Tongalp H. Tezel, M.D.
Kentucky Lions Endowed Chair
Department of Ophthalmology and Visual Sciences
Director of Fellowship
Program in Vitreoretinal
Diseases and Surgery
301 E. Muhammad Ali Boulevard, Louisville KY 40202
Telephone: 502-852-5466 Fax: 502-852-3811
Hacettepe University Medical School, Ankara, Turkey – 1984
Washington University School of Medicine, St. Louis, Missouri - 1999-2002
Clinical Fellowship in Vitreoretinal Surgery 1 - Department of Ophthalmology, Rigshospitalet Copenhagen University School of Medicine, Copenhagen, Denmark,1993-1994;
Clinical Fellowship in Vitreoretinal Surgery 2 - College of Physicians and Surgeons of Columbia University, Department of Ophthalmology, New York, NY, 2002-2003;
Fellowship in Vitreoretinal Research - Washington University School of Medicine, St. Louis, Missouri, 1994-1997
I am a clinician-scientist who has an active research laboratory focused on investigating the molecular mechanisms of various retinal diseases. I have been intensely involved in cutting-edge retinal research throughout my career and employ advanced experimental techniques, such as genomic and proteomic analysis in my research. My main research interests include pharmacologic vitreolysis, tissue engineering and drug development for the treatment of age-related macular degeneration. I have been involved with retinal cell transplantation studies for more than a decade and developed several techniques used for tissue harvest and delivery. My innovative work resulted in several new patents regarding the discovery of new treatment options for patients with retinal diseases.

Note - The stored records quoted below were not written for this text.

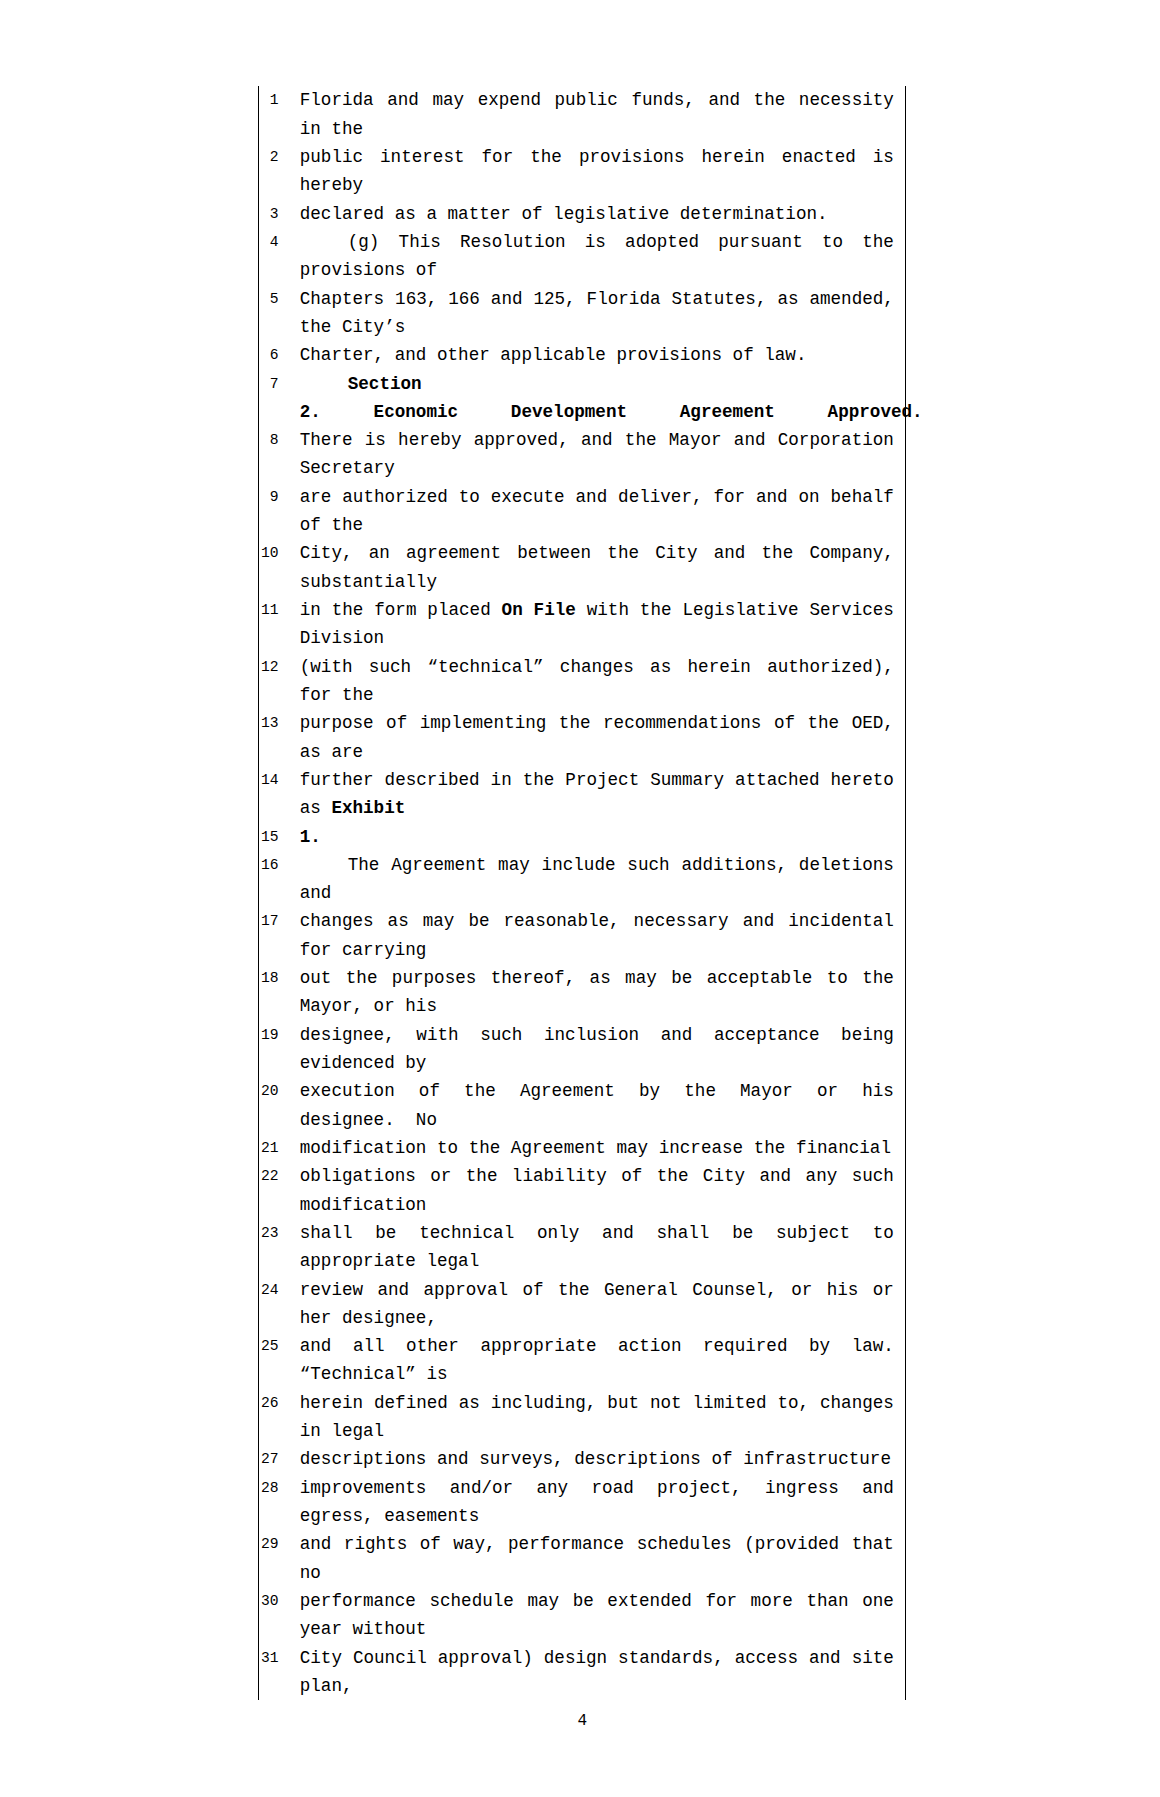Florida and may expend public funds, and the necessity in the
public interest for the provisions herein enacted is hereby
declared as a matter of legislative determination.
(g) This Resolution is adopted pursuant to the provisions of
Chapters 163, 166 and 125, Florida Statutes, as amended, the City’s
Charter, and other applicable provisions of law.
Section 2. Economic Development Agreement Approved.
There is hereby approved, and the Mayor and Corporation Secretary
are authorized to execute and deliver, for and on behalf of the
City, an agreement between the City and the Company, substantially
in the form placed On File with the Legislative Services Division
(with such “technical” changes as herein authorized), for the
purpose of implementing the recommendations of the OED, as are
further described in the Project Summary attached hereto as Exhibit
1.
The Agreement may include such additions, deletions and
changes as may be reasonable, necessary and incidental for carrying
out the purposes thereof, as may be acceptable to the Mayor, or his
designee, with such inclusion and acceptance being evidenced by
execution of the Agreement by the Mayor or his designee. No
modification to the Agreement may increase the financial
obligations or the liability of the City and any such modification
shall be technical only and shall be subject to appropriate legal
review and approval of the General Counsel, or his or her designee,
and all other appropriate action required by law. “Technical” is
herein defined as including, but not limited to, changes in legal
descriptions and surveys, descriptions of infrastructure
improvements and/or any road project, ingress and egress, easements
and rights of way, performance schedules (provided that no
performance schedule may be extended for more than one year without
City Council approval) design standards, access and site plan,
4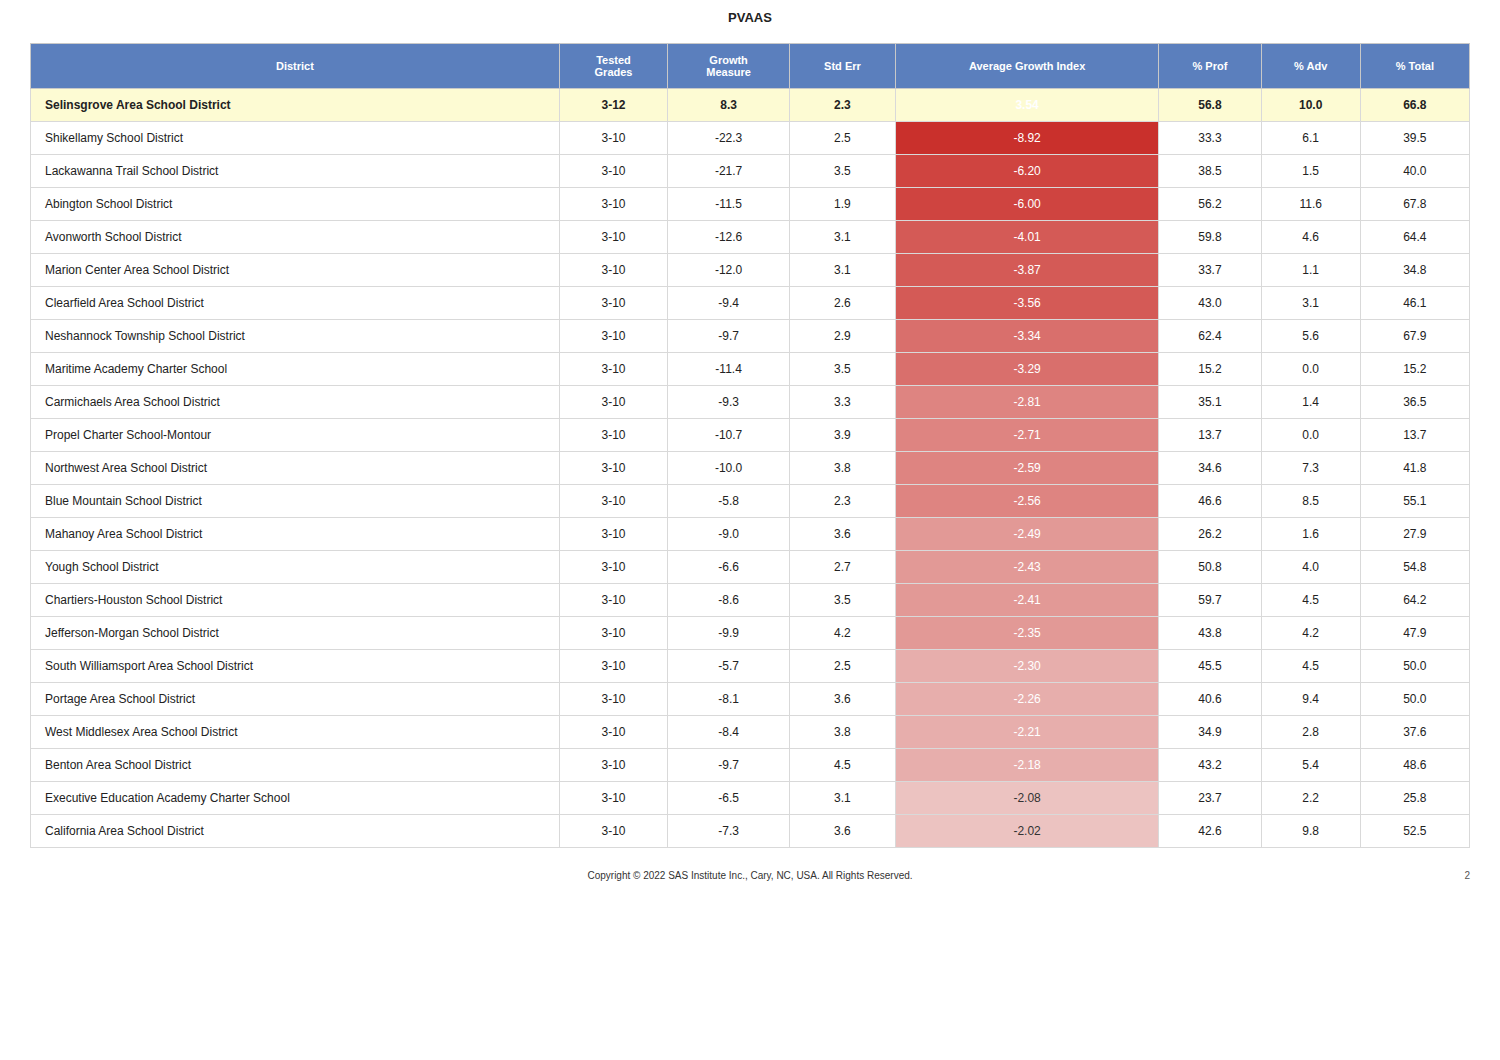PVAAS
| District | Tested Grades | Growth Measure | Std Err | Average Growth Index | % Prof | % Adv | % Total |
| --- | --- | --- | --- | --- | --- | --- | --- |
| Selinsgrove Area School District | 3-12 | 8.3 | 2.3 | 3.54 | 56.8 | 10.0 | 66.8 |
| Shikellamy School District | 3-10 | -22.3 | 2.5 | -8.92 | 33.3 | 6.1 | 39.5 |
| Lackawanna Trail School District | 3-10 | -21.7 | 3.5 | -6.20 | 38.5 | 1.5 | 40.0 |
| Abington School District | 3-10 | -11.5 | 1.9 | -6.00 | 56.2 | 11.6 | 67.8 |
| Avonworth School District | 3-10 | -12.6 | 3.1 | -4.01 | 59.8 | 4.6 | 64.4 |
| Marion Center Area School District | 3-10 | -12.0 | 3.1 | -3.87 | 33.7 | 1.1 | 34.8 |
| Clearfield Area School District | 3-10 | -9.4 | 2.6 | -3.56 | 43.0 | 3.1 | 46.1 |
| Neshannock Township School District | 3-10 | -9.7 | 2.9 | -3.34 | 62.4 | 5.6 | 67.9 |
| Maritime Academy Charter School | 3-10 | -11.4 | 3.5 | -3.29 | 15.2 | 0.0 | 15.2 |
| Carmichaels Area School District | 3-10 | -9.3 | 3.3 | -2.81 | 35.1 | 1.4 | 36.5 |
| Propel Charter School-Montour | 3-10 | -10.7 | 3.9 | -2.71 | 13.7 | 0.0 | 13.7 |
| Northwest Area School District | 3-10 | -10.0 | 3.8 | -2.59 | 34.6 | 7.3 | 41.8 |
| Blue Mountain School District | 3-10 | -5.8 | 2.3 | -2.56 | 46.6 | 8.5 | 55.1 |
| Mahanoy Area School District | 3-10 | -9.0 | 3.6 | -2.49 | 26.2 | 1.6 | 27.9 |
| Yough School District | 3-10 | -6.6 | 2.7 | -2.43 | 50.8 | 4.0 | 54.8 |
| Chartiers-Houston School District | 3-10 | -8.6 | 3.5 | -2.41 | 59.7 | 4.5 | 64.2 |
| Jefferson-Morgan School District | 3-10 | -9.9 | 4.2 | -2.35 | 43.8 | 4.2 | 47.9 |
| South Williamsport Area School District | 3-10 | -5.7 | 2.5 | -2.30 | 45.5 | 4.5 | 50.0 |
| Portage Area School District | 3-10 | -8.1 | 3.6 | -2.26 | 40.6 | 9.4 | 50.0 |
| West Middlesex Area School District | 3-10 | -8.4 | 3.8 | -2.21 | 34.9 | 2.8 | 37.6 |
| Benton Area School District | 3-10 | -9.7 | 4.5 | -2.18 | 43.2 | 5.4 | 48.6 |
| Executive Education Academy Charter School | 3-10 | -6.5 | 3.1 | -2.08 | 23.7 | 2.2 | 25.8 |
| California Area School District | 3-10 | -7.3 | 3.6 | -2.02 | 42.6 | 9.8 | 52.5 |
Copyright © 2022 SAS Institute Inc., Cary, NC, USA. All Rights Reserved. 2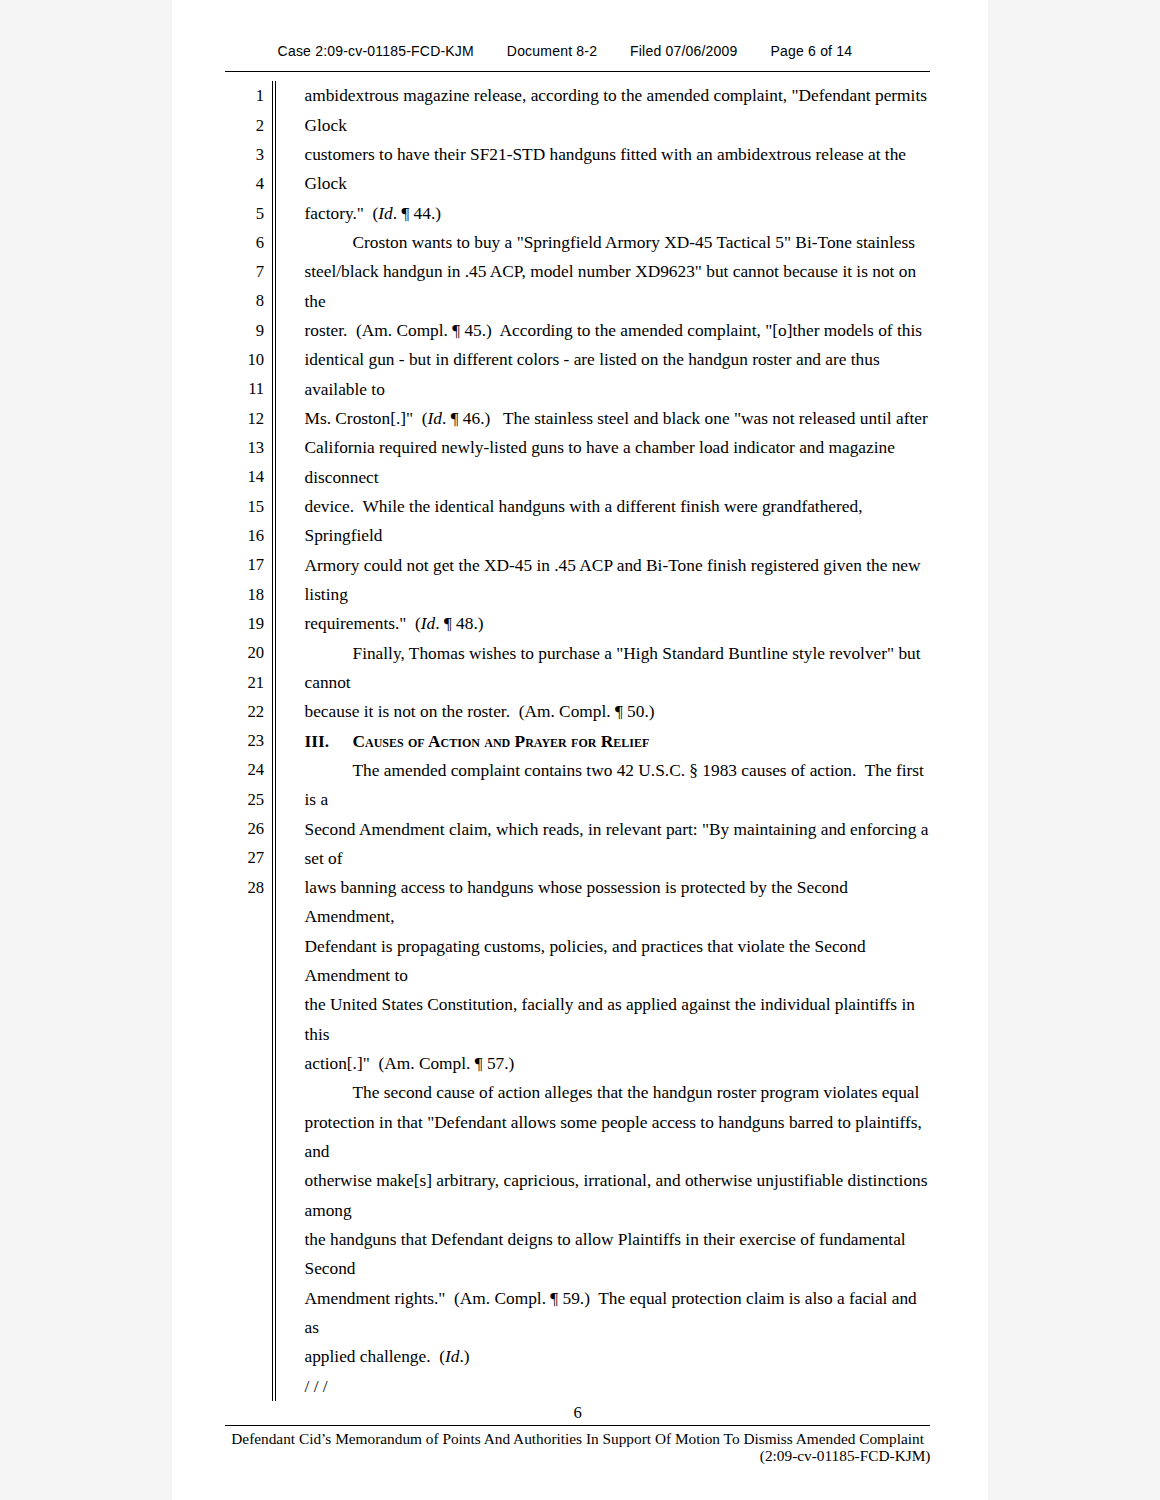Case 2:09-cv-01185-FCD-KJM Document 8-2 Filed 07/06/2009 Page 6 of 14
1
2
3
4
5
6
7
8
9
10
11
12
13
14
15
16
17
18
19
20
21
22
23
24
25
26
27
28
ambidextrous magazine release, according to the amended complaint, "Defendant permits Glock
customers to have their SF21-STD handguns fitted with an ambidextrous release at the Glock
factory." (Id. ¶ 44.)
Croston wants to buy a "Springfield Armory XD-45 Tactical 5" Bi-Tone stainless
steel/black handgun in .45 ACP, model number XD9623" but cannot because it is not on the
roster. (Am. Compl. ¶ 45.) According to the amended complaint, "[o]ther models of this
identical gun - but in different colors - are listed on the handgun roster and are thus available to
Ms. Croston[.]" (Id. ¶ 46.) The stainless steel and black one "was not released until after
California required newly-listed guns to have a chamber load indicator and magazine disconnect
device. While the identical handguns with a different finish were grandfathered, Springfield
Armory could not get the XD-45 in .45 ACP and Bi-Tone finish registered given the new listing
requirements." (Id. ¶ 48.)
Finally, Thomas wishes to purchase a "High Standard Buntline style revolver" but cannot
because it is not on the roster. (Am. Compl. ¶ 50.)
III. Causes of Action and Prayer for Relief
The amended complaint contains two 42 U.S.C. § 1983 causes of action. The first is a
Second Amendment claim, which reads, in relevant part: "By maintaining and enforcing a set of
laws banning access to handguns whose possession is protected by the Second Amendment,
Defendant is propagating customs, policies, and practices that violate the Second Amendment to
the United States Constitution, facially and as applied against the individual plaintiffs in this
action[.]" (Am. Compl. ¶ 57.)
The second cause of action alleges that the handgun roster program violates equal
protection in that "Defendant allows some people access to handguns barred to plaintiffs, and
otherwise make[s] arbitrary, capricious, irrational, and otherwise unjustifiable distinctions among
the handguns that Defendant deigns to allow Plaintiffs in their exercise of fundamental Second
Amendment rights." (Am. Compl. ¶ 59.) The equal protection claim is also a facial and as
applied challenge. (Id.)
/ / /
6
Defendant Cid’s Memorandum of Points And Authorities In Support Of Motion To Dismiss Amended Complaint
(2:09-cv-01185-FCD-KJM)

My laboratory has been working on age-related macular degeneration and angiogenesis to better understand the pathobiology of this devastating disease. Age-related macular degeneration is associated with aging and it gradually destroys the central vision. Although there are several treatments available to our patients none of them is a cure for age-related macular degeneration since the disease process progresses despite treatment. Obviously the reason for not effectively preventing macular degeneration or treating patients effectively is the lack of understanding of the molecular mechanisms causing this disease. To fill in this gap, I have been working systematically to uncover the pathophysiological pathways leading to age-related macular degeneration. I was the first one to demonstrate the detachment-induced cell death of retinal pigment epithelial cells. This discovery changed the whole field of retinal cell transplantations and initiated the efforts to tissue engineer the damaged retina with synthetic polymers and retinal cell transplantation. I collectively named these reconstructive efforts, “Maculoplasty.” I have recently created the proteomic maps of retinal cells which led to the discovery of hemoglobin and immunoglobin synthesis within the retinal pigment cells. These observations have revolutionized our understanding of oxygen transport and immune response in the retina and shed light to molecular pathobiology of age-related macular degeneration.
I am also the inventor of the use of the enzyme Dispase for inducing pharmacological vitreolysis. This non-invasive separation of the vitreous gel from the retina can eliminate the need for surgery for several vitreoretinal diseases including macular holes, vitreomacular traction syndromes and diabetic eye disease.
Being a clinician-scientist allows me to bring scientific developments to my patients in a timely manner. A good example is the use of genetic analysis to determine the risk of acquiring macular degeneration and predicting the response to treatment.